Should work now. You need to reopen the revision.

Sorry if inappropriate, but does this patch need further actions/improvement on my side?

Sorry if inappropriate, but does this patch need further actions/improvement on my side?

Sorry! I've been dragging my feet on this. It looks good. I will test this and the DAGCombiner patch today/tonight.
If you haven't heard back in 24hr ping back.

Its not inappropriate at all to ping. roughly once a week is appropriate at all times unless there are
unaddressed feedbacks to already handle. Sometime more often is appropriate as well if its say for
an urgent bug.

goldstein.w.n accepted this revision.May 15 2023, 6:58 PM

LGTM. Do you need me to commit?

Austin, can you give me a commit message for the re-push.

Something like

'Recommit "<original tilte>" (2nd Try)

<Explain why it now works>'

Then I'll push this and the bswap patches for you.

Thanks for helping out! Here's the proposed commit message

Recommit: [InstCombine] Improve bswap optimization(2nd try)

Check the operator is BinaryOperator before cast so that we won't match ConstExpr

Thanks for helping out!

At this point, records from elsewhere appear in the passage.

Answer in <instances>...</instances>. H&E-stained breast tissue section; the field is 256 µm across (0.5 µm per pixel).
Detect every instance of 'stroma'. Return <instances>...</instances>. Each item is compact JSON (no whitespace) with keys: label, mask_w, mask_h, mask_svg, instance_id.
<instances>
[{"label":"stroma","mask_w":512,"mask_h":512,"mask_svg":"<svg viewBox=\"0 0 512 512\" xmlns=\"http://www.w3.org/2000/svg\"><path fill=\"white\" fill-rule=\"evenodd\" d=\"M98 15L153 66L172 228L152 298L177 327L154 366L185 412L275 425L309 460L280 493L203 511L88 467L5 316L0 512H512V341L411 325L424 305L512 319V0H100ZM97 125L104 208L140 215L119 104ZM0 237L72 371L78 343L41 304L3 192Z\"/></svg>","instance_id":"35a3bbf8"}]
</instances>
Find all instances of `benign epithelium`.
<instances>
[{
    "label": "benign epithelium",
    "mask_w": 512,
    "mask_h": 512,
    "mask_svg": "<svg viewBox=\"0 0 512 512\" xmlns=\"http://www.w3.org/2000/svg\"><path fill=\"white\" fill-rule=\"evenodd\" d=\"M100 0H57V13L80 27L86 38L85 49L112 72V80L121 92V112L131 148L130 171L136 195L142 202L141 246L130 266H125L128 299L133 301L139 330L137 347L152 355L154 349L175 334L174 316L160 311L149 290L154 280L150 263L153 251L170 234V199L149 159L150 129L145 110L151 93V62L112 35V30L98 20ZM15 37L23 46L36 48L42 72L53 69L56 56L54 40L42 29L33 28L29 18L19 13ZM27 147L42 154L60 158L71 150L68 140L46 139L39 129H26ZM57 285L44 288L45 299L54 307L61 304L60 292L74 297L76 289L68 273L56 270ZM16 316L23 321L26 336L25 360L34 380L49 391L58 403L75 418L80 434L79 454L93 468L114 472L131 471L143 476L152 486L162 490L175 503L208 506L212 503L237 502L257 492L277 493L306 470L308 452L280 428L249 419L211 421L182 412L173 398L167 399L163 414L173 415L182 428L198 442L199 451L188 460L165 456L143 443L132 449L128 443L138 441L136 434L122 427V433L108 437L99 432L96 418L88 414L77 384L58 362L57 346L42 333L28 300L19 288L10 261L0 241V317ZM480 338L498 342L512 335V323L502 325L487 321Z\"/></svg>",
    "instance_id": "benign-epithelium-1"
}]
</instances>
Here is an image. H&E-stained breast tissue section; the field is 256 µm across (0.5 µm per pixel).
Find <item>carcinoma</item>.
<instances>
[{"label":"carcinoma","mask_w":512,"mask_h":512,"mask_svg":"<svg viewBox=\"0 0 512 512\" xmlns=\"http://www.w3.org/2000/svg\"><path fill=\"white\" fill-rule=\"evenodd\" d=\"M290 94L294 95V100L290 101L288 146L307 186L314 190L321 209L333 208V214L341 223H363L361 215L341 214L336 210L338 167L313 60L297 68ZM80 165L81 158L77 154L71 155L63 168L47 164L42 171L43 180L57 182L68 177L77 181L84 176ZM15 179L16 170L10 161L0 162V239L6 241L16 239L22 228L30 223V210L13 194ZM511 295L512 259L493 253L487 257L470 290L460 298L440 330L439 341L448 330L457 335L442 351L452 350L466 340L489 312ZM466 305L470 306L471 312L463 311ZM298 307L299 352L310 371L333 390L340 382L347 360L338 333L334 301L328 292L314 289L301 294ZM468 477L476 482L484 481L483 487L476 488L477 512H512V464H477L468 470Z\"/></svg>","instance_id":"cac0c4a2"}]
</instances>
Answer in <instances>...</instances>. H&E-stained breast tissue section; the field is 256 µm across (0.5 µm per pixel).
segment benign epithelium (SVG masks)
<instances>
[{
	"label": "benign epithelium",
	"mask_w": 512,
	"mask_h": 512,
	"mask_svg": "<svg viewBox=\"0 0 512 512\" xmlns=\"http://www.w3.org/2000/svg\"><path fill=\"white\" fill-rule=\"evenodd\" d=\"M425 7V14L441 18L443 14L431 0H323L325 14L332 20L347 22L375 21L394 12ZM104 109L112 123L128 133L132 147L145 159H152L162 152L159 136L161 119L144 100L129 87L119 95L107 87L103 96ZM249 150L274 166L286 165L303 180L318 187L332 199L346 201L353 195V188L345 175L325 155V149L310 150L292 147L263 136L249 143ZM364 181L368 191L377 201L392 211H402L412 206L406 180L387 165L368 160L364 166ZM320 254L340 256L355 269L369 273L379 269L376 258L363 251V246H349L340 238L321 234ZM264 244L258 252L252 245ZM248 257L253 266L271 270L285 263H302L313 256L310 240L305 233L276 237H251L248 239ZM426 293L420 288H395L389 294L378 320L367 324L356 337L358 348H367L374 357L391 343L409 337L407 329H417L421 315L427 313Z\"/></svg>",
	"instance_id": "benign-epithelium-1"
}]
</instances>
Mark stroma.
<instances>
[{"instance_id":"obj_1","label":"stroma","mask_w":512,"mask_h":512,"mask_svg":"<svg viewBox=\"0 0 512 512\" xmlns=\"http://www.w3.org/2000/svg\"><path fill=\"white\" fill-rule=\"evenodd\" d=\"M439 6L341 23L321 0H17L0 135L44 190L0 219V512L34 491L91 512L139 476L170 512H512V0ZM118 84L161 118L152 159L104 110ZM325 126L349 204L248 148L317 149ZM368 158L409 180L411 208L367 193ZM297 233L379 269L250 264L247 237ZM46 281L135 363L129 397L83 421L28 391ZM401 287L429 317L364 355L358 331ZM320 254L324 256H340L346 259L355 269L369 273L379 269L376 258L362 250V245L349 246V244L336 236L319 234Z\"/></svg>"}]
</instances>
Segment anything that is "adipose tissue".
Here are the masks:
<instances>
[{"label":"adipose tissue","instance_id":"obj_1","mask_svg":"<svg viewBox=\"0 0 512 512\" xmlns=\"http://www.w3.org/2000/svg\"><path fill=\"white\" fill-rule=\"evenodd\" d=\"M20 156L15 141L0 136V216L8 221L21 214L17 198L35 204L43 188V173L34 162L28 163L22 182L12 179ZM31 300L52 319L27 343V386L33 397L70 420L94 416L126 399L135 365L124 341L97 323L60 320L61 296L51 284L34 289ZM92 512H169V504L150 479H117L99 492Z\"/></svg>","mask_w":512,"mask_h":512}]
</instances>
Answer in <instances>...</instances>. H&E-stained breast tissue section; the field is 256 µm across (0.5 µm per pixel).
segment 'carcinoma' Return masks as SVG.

Here's the proposed commit message

Recommit: [InstCombine] Improve bswap optimization(2nd try)

Check the operator is BinaryOperator before cast so that we won't match ConstExpr

Does:

Recommit "[InstCombine] Improve bswap optimization" (2nd try)

Issue was assertion failure due to an unchecked `cast`. Fix is to check the operator is
`BinaryOperator` before cast so that we won't match `ConstExpr`

Sound okay? Just to reference what the original issue was.

Thanks for helping out! Here's the proposed commit message

Recommit: [InstCombine] Improve bswap optimization(2nd try)

Check the operator is BinaryOperator before cast so that we won't match ConstExpr

Does:

Recommit "[InstCombine] Improve bswap optimization" (2nd try)

Issue was assertion failure due to an unchecked `cast`. Fix is to check the operator is
`BinaryOperator` before cast so that we won't match `ConstExpr`

Sound okay? Just to reference what the original issue was.

BTW: Austin Chang <austin880625@gmail.com>

Thanks for helping out! Here's the proposed commit message

Recommit: [InstCombine] Improve bswap optimization(2nd try)

Check the operator is BinaryOperator before cast so that we won't match ConstExpr

Does:

Recommit "[InstCombine] Improve bswap optimization" (2nd try)

Issue was assertion failure due to an unchecked `cast`. Fix is to check the operator is
`BinaryOperator` before cast so that we won't match `ConstExpr`

Sound okay? Just to reference what the original issue was.

OK, let's proceed with this one

This revision was landed with ongoing or failed builds.May 16 2023, 4:58 PM
This revision was automatically updated to reflect the committed changes.